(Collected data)
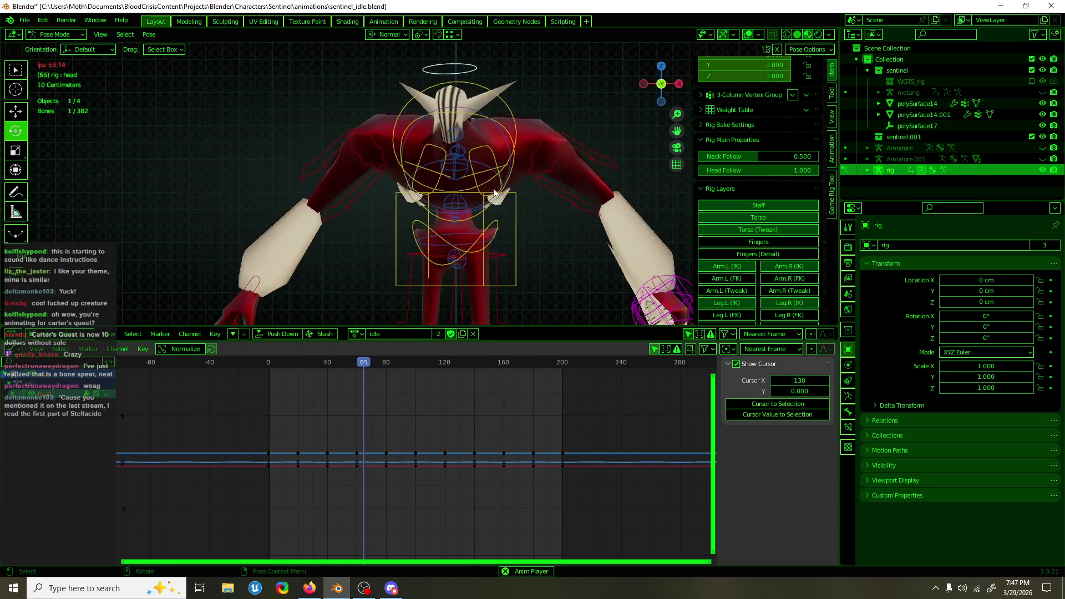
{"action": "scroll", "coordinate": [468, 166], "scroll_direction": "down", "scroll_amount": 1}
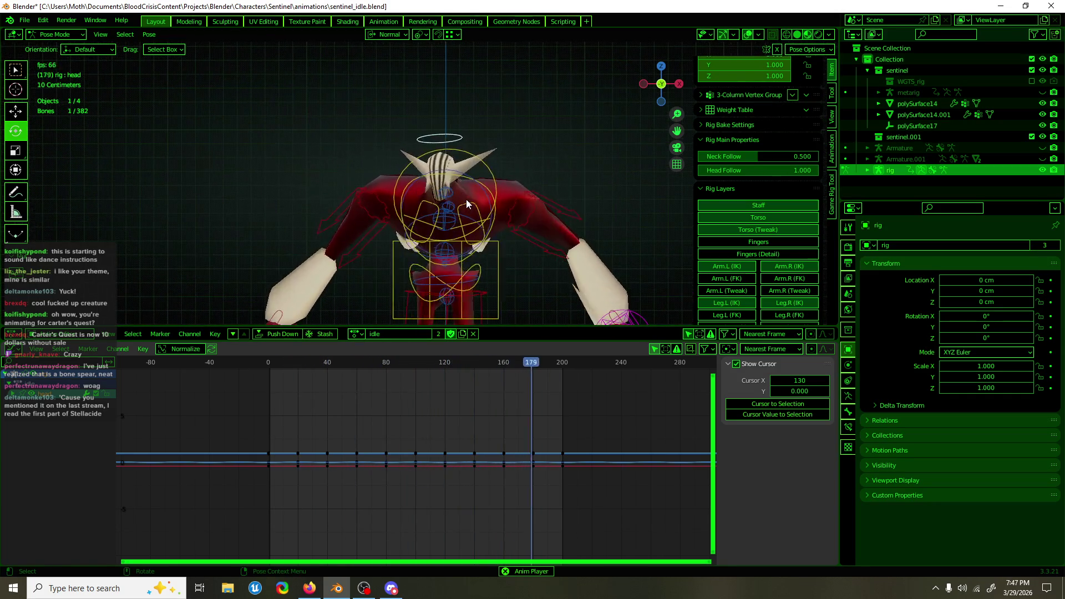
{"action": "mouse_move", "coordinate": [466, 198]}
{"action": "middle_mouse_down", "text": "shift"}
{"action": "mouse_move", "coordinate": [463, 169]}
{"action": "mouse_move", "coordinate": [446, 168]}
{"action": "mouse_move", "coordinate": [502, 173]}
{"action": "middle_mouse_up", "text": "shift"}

**Your task**
Leave every image out and retype the entries above word for word.

**Expected answer**
{"action": "scroll", "coordinate": [468, 166], "scroll_direction": "down", "scroll_amount": 1}
{"action": "mouse_move", "coordinate": [466, 198]}
{"action": "middle_mouse_down", "text": "shift"}
{"action": "mouse_move", "coordinate": [463, 169]}
{"action": "mouse_move", "coordinate": [446, 168]}
{"action": "mouse_move", "coordinate": [502, 173]}
{"action": "middle_mouse_up", "text": "shift"}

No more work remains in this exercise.